Ringer aus gutem Holz geschnitzt

Nicht nur auf der Matte beweist der Leubnitzer Geschicklichkeit. Auch in seinem kreativen Hobby zeigt er großes Talent.

Leubnitz.

Wenn man dem zwölfjährigen Jonas Nürnberger auf der Straße begegnet, würde keiner glauben, dass er Ringer ist und in seiner Gewichtsklasse im vorletzten Jahr Mitteldeutscher Meister und Landesmeister von Sachsen war. Mit gerade einmal rund 30 Kilogramm, die er auf die Waage bringt, und einer Körpergröße von 1,34 Metern steckt in dem Jungen ein unheimliches Potenzial an Kraft, Ausdauer und vor allem auch Disziplin.

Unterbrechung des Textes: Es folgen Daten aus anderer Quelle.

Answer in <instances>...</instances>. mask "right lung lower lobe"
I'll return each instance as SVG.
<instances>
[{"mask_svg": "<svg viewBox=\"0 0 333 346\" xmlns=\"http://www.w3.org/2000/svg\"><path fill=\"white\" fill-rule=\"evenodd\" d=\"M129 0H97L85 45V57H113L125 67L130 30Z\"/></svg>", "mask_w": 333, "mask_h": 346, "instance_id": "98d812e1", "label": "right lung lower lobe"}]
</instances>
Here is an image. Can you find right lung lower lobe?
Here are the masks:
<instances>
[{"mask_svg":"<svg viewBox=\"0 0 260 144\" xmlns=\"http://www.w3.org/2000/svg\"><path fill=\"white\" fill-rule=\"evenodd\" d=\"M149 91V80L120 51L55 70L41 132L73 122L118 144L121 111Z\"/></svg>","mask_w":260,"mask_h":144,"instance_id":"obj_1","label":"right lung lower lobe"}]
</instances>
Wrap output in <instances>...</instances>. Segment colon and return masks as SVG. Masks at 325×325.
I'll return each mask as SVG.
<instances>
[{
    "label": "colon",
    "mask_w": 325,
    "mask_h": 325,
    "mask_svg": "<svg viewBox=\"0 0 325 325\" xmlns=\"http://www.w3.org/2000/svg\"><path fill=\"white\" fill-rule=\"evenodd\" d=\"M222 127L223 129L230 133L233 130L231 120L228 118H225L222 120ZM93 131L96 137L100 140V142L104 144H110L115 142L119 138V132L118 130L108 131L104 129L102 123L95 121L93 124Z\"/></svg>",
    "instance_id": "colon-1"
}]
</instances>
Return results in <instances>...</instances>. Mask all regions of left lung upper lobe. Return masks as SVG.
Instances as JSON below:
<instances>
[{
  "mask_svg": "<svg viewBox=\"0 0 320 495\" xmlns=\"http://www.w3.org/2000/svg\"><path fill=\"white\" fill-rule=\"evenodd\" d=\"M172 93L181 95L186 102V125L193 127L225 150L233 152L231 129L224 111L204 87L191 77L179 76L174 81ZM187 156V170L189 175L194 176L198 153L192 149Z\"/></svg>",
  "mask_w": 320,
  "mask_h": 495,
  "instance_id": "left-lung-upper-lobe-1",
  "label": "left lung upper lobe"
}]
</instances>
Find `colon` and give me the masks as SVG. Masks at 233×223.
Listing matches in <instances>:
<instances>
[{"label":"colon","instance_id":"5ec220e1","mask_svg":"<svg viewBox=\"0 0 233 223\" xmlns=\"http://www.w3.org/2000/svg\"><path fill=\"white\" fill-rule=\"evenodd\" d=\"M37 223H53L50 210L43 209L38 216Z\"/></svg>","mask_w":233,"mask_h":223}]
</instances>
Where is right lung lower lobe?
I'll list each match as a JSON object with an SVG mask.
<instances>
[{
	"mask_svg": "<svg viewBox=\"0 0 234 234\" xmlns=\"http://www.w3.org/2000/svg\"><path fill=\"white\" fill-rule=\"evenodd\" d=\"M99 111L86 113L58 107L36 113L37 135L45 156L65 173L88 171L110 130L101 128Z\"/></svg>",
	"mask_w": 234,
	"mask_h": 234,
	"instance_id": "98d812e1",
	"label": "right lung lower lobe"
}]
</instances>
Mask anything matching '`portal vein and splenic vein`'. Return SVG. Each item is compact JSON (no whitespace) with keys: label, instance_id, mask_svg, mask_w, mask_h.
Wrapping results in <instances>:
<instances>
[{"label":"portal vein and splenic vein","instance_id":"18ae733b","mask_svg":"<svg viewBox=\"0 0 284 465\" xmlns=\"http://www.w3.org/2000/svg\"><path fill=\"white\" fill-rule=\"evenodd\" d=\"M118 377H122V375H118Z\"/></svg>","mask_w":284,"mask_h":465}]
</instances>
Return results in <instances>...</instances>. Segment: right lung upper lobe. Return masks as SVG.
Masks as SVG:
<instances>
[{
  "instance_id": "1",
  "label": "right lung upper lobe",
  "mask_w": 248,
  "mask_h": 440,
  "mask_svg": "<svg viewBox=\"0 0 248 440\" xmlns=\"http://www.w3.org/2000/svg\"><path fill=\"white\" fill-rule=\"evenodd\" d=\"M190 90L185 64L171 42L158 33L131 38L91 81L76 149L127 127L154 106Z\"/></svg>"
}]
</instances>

Hauptsächlich drückt er natürlich noch die Schulbank in der Leubnitzer Oberschule, wo er die 6. Klasse besucht. Sein Lieblingsfach, wie kann es anders sein, ist Sport. Aber auch für Geografie und Kunst zeigt er großes Interesse. Seine künstlerische Ader pflegt er seit drei Jahren, und das mit sichtlichem Erfolg. Regelmäßig besucht er donnerstags den Schnitzkurz im Freizeit & Kreativ Treff Werdau, der zum "Verein zur sinnvollen Freizeitgestaltung der Kinder & Jugendlichen" gehört. Unter der Anleitung von Peter Laube kann er seinen kreativen Fähigkeiten und seinem Geschick freien Lauf lassen. "Natürlich musste ich hier erst einmal die Grundbegriffe, die Handhabung mit dem Schnitzmesser und die Eigenschaften des Holzes kennen lernen", sagt Jonas. "In Peter Laube habe ich einen erfahrenen Lehrer, der mir mit Ruhe und Feingefühl die erforderlichen Techniken vermittelt." Zu seinen gefertigten Exponaten gehören ein Brieföffner, ein Reh, ein Hund und als bisher größtes Kunstwerk zwei Ringer. Die Stunden, die er an dem Ringerpaar gearbeitet hat, sind nicht zu zählen, aber es hat ihm Spaß gemacht. Das Motiv zeigt seinen ersten Trainer, Horst Hinze, mit einem Schützling in Kampfmontur. Dieses Kunstwerk überreichte er im vergangenen Jahr zur Weihnachtsfeier des AC 1897 Werdau seinem ehemaligen Trainer als Geschenk.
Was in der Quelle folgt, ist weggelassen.